Gotta Beat the Agon, Says John Conner
When this writer recalled that John Conner ran the Fifth Avenue Mile in 4 minutes and 40 seconds at the age of 50, he was corrected by the interviewee: “Four-forty point one.”
That’s by way of saying that runners remember their times, and Conner, who’s bearing down on his 78th birthday come February, and who has professed the desire to live to 200, has many exceedingly good times — including three world records and nine national championships — to remember.
One of the best age-group milers and half-milers in the world in his 50s and 60s, his running career, abetted by credit card air miles that once totaled one million, was cut short about 11 years ago when a truck struck him from behind as he was cycling in East Hampton Village.
Undaunted by a shattered hip, which was put back together with screws and flanges by one of the country’s best orthopedic surgeons, he became a top age-group triathlete, and though he now walks with a cane, he continues to walk, swim, and bike — early in the mornings before the sun comes up.
In 1990, at the age of 55, he set world records for 55-to-59-year-old runners in the 800 (2:10.62) and mile (4:53.3) races — times that most high school runners would envy — and followed up in 1995 with a world record in the 1,500.
For the past five years, Conner, a retired general contractor who built affordable houses here for many East Hampton families, and who, before that, was the director of Head Start, and who, before that, was an artist, winning “best in show” at Guild Hall in 1962, has been coaching a group of serious runners, young and old, at East Hampton High School’s track.
Under his watchful eye, and as the result of his methodical workouts designed to strengthen hearts and lungs and muscles, all have improved their times, whether they’re 16 or 64, whether their race is the marathon or the mile.
“Glenn Cunningham, a great miler of the ’40s, once said,” said Conner, with a meaningful smile, “ ‘Running is you against yourself . . . the cruelest of competitors.’ ”
“In other words, you can take yourself to the limit and then you can go further! Running is a struggle, it’s the Agon — that’s the Greek word for it. All the speed work, all the cardiovascular work, comes down to this: You want to get into as much stress as you can handle and then equalize things so you have enough oxygen to remove the lactic acid — which is what makes you tired — and thus continue running at a high level. If you’re in shape, you can, in the shorter distances, continue at your pace despite oxygen debt.”

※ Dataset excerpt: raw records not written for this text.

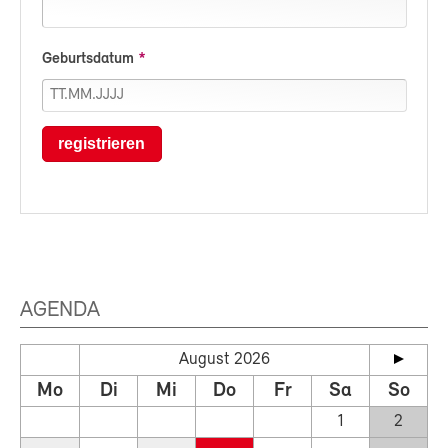
Geburtsdatum
registrieren
AGENDA
August 2026
Mo
Di
Mi
Do
Fr
Sa
So
1
2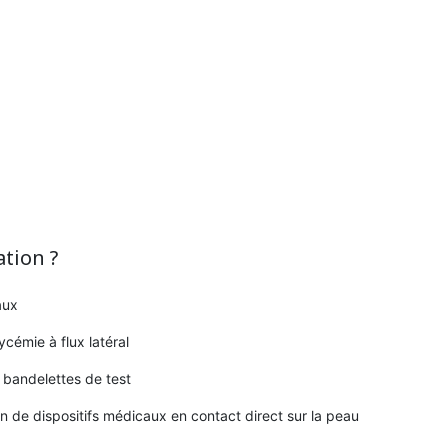
ation ?
aux
ycémie à flux latéral
e bandelettes de test
ien de dispositifs médicaux en contact direct sur la peau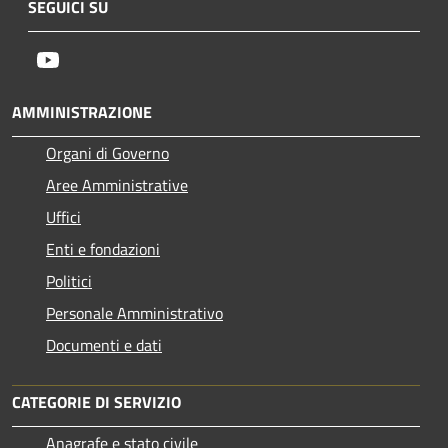
SEGUICI SU
Youtube
AMMINISTRAZIONE
Organi di Governo
Aree Amministrative
Uffici
Enti e fondazioni
Politici
Personale Amministrativo
Documenti e dati
CATEGORIE DI SERVIZIO
Anagrafe e stato civile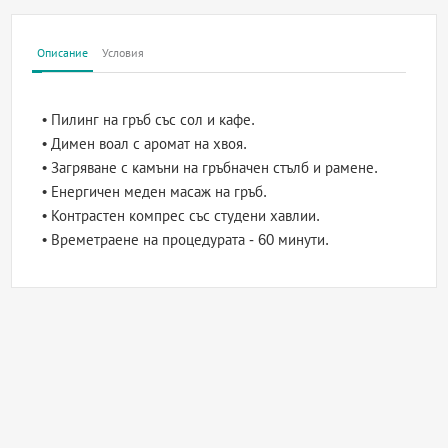
Описание
Условия
• Пилинг на гръб със сол и кафе.
• Димен воал с аромат на хвоя.
• Загряване с камъни на гръбначен стълб и рамене.
• Енергичен меден масаж на гръб.
• Контрастен компрес със студени хавлии.
• Времетраене на процедурата - 60 минути.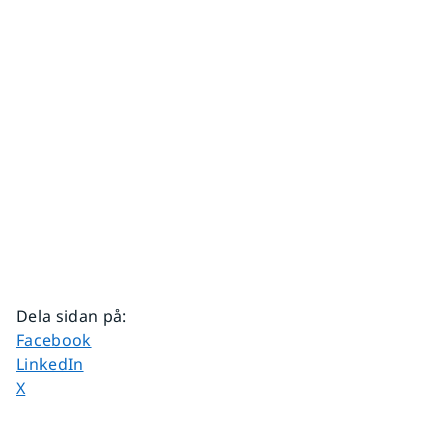
Dela sidan på
:
Dela sidan på
Facebook
Dela sidan på
LinkedIn
Dela sidan på
X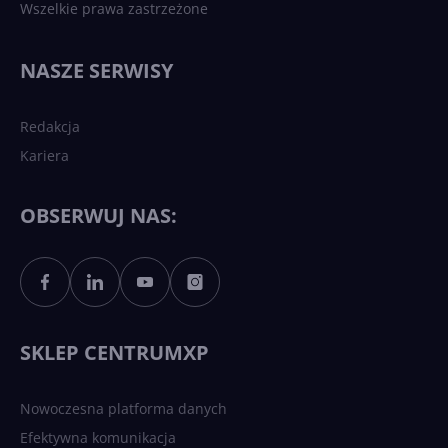
Wszelkie prawa zastrzeżone
NASZE SERWISY
Redakcja
Kariera
OBSERWUJ NAS:
SKLEP CENTRUMXP
Nowoczesna platforma danych
Efektywna komunikacja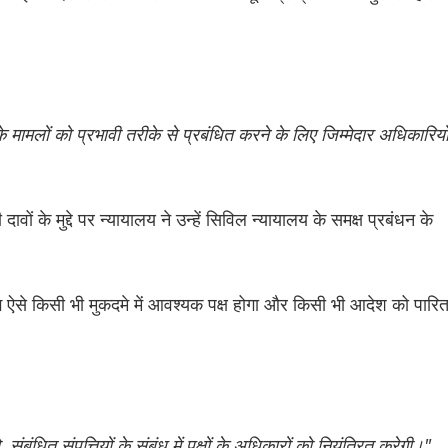
 के मामलों को प्रभावी तरीके से प्रबंधित करने के लिए जिम्मेदार अधिकारियो
वों के मुद्दे पर न्यायालय ने उन्हें सिविल न्यायालय के समक्ष प्रबंधन के
।
ाग ऐसे किसी भी मुकदमे में आवश्यक पक्ष होगा और किसी भी आदेश को पारि
ंबंधित संपत्तियों के संबंध में पक्षों के अधिकारों को नियंत्रित करेगी।"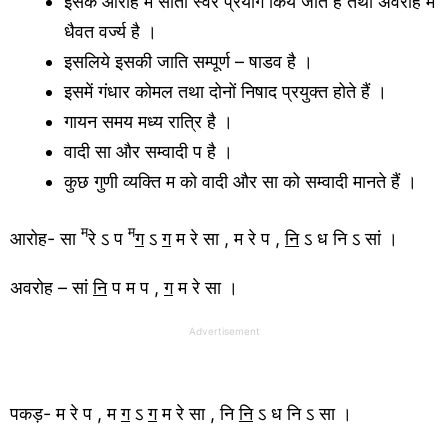
इसके आरोह में सातों स्वर प्रयोग किये जाते हैं तथा अवरोह में
धैवत वर्ज्य है ।
इसलिये इसकी जाति सम्पूर्ण – षाडव है ।
इसमें गंधार कोमल तथा दोनों निषाद प्रयुक्त होते हैं ।
गायन समय मध्य रात्रि है ।
वादी सा और सम्वादी प है ।
कुछ गुणी व्यक्ति म को वादी और सा को सम्वादी मानते हैं ।
म
म
आरोह- सा
रे ऽ प
ग
ऽ
ग
म रे सा , म रे प ,
नि
ऽ ध नि ऽ सां ।
अवरोह – सां
नि
प म प ,
ग
म रे सा ।
Advertisement
पकड़- म रे प , म
ग
ऽ
ग
म रे सा , नि
नि
ऽ ध नि ऽ सा ।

“What’s oxygen debt?” He rose from his chair to explain. “It’s what they call the bear grabbing you. It’s when lactic acid takes over. You’re 50 yards away from the finish line and you’re freezing up. All of a sudden, you can hardly lift your knees anymore and your head lolls back and you’re gasping for air. That’s oxygen debt.”
When asked if he’d been a world champion, Conner replied, “No, I was never a world champion — I was a world record holder. There’s a difference. It’s much harder to win a world championship. At a world championship [he’s contended in them in Finland, Australia, Italy, and Canada] you’ve got eight great, great, great fucking runners on the line and all of them have a plan, which to beat you! It’s a horse race.”

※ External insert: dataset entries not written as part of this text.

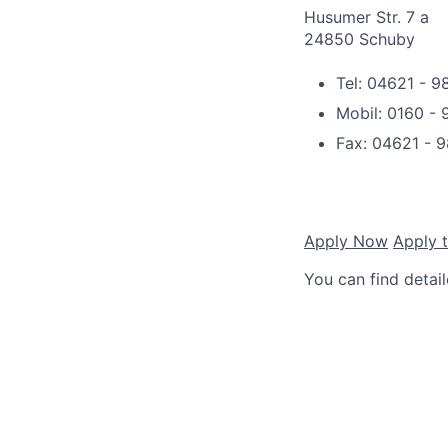
Husumer Str. 7 a
24850 Schuby
Tel: 04621 - 
Mobil: 0160 -
Fax: 04621 - 
Apply Now
Apply 
You can find detai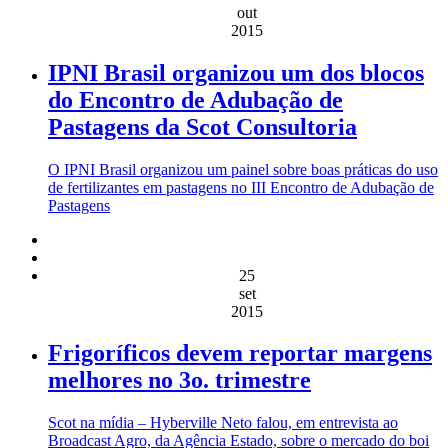
out
2015
IPNI Brasil organizou um dos blocos
do Encontro de Adubação de
Pastagens da Scot Consultoria
O IPNI Brasil organizou um painel sobre boas práticas do uso
de fertilizantes em pastagens no III Encontro de Adubação de
Pastagens
25
set
2015
Frigoríficos devem reportar margens
melhores no 3o. trimestre
Scot na mídia – Hyberville Neto falou, em entrevista ao
Broadcast Agro, da Agência Estado, sobre o mercado do boi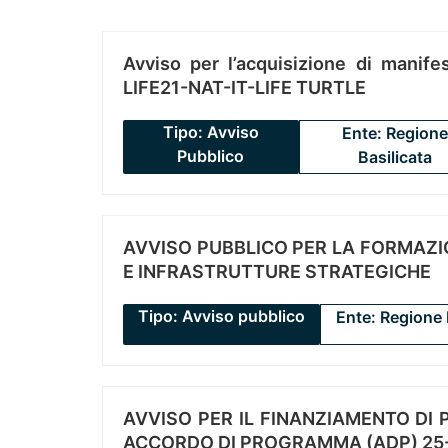
Avviso per l’acquisizione di manifes
LIFE21-NAT-IT-LIFE TURTLE
Tipo: Avviso
Ente: Regione
Pubblico
Basilicata
AVVISO PUBBLICO PER LA FORMAZIO
E INFRASTRUTTURE STRATEGICHE
Tipo: Avviso pubblico
Ente: Regione 
AVVISO PER IL FINANZIAMENTO DI PR
ACCORDO DI PROGRAMMA (ADP) 25-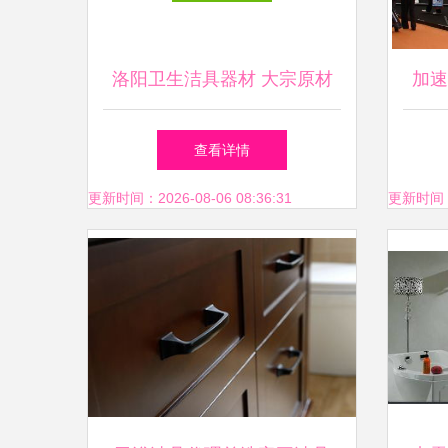
洛阳卫生洁具器材 大宗原材
加速
料线上供应链的优选起航地
公司
查看详情
更新时间：2026-08-06 08:36:31
更新时间：20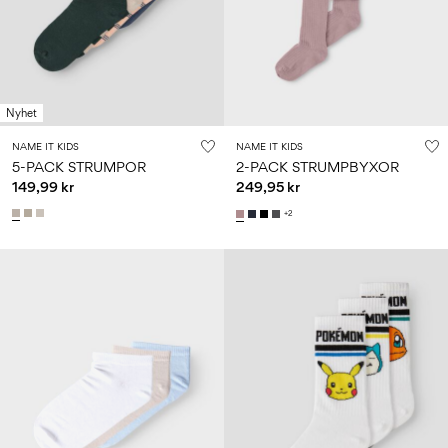
Nyhet
NAME IT KIDS
NAME IT KIDS
5-PACK STRUMPOR
2-PACK STRUMPBYXOR
149,99 kr
249,95 kr
+2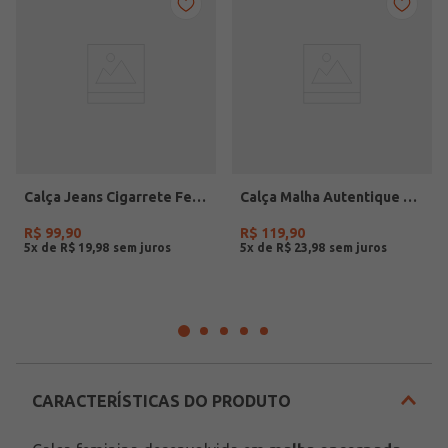
Calça Jeans Cigarrete Feminina AZUL
Calça Malha Autentique Feminina PRETO
R$
99
,
90
R$
119
,
90
5
x de
R$
19
,
98
5
x de
R$
23
,
98
CARACTERÍSTICAS DO PRODUTO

The last national championships he’d won had been in 1995 in Reno, Nev. “I won the 800 and the 1,500 there. Cliff Pauling, my nemesis — we battled each other for 15 years — would beat me in the 400, I’d beat him in the mile, and the 800 was always a tossup — wouldn’t line up against me in the 800 that time. . . . To win the 800, you need speed, stamina, you can’t make a mistake, and you need a little luck.”
“To make a runner,” Conner continued, “takes five years, sometimes longer. I tell the kids who come to my workouts that I’m not out to make them faster, I’m out to make them stronger. . . . When the heart is ‘juicier,’ it can pump 20 quarts of blood rather than 12; new capillaries are opening up when you exercise, you’re bringing more ‘gas,’ more glucose and oxygen to the muscles. . . .”
And then, he said, there was the spiritual side (the Paraclete, the Holy Ghost, what you will). “Before Roger Bannister broke the four-minute mile in 1954, everyone was saying it never could be done, that it would take too much energy, create too much lactic acid, and that the body couldn’t do it. Bannister was a wonderful scientist. He knew he could do three laps in three minutes and he told himself not to think about the fourth. In that fourth lap he was beyond the physical, in a different realm. That’s where the theory of oxygen debt and the ability to perform at a high level despite it came from.”
“There’s a saying, ‘The body will remember.’ I remember it from my high school days at Delbarton. My coach was a Benedictine monk. He told me that if I got into good shape I could do more. . . . The body yearns for exercise. It’s amazing what it can do. I’ve tried to get the kids to become their own GPS, to know what it is to run at a six-minute-per-mile pace, to hold their form, and then, when they’re heading toward the line to take on an attitude, to say to themselves as someone’s coming up on their shoulder, ‘Who’s this intruder?!’ And then to run through the line. You gotta win the struggle against yourself, you gotta beat the Agon!”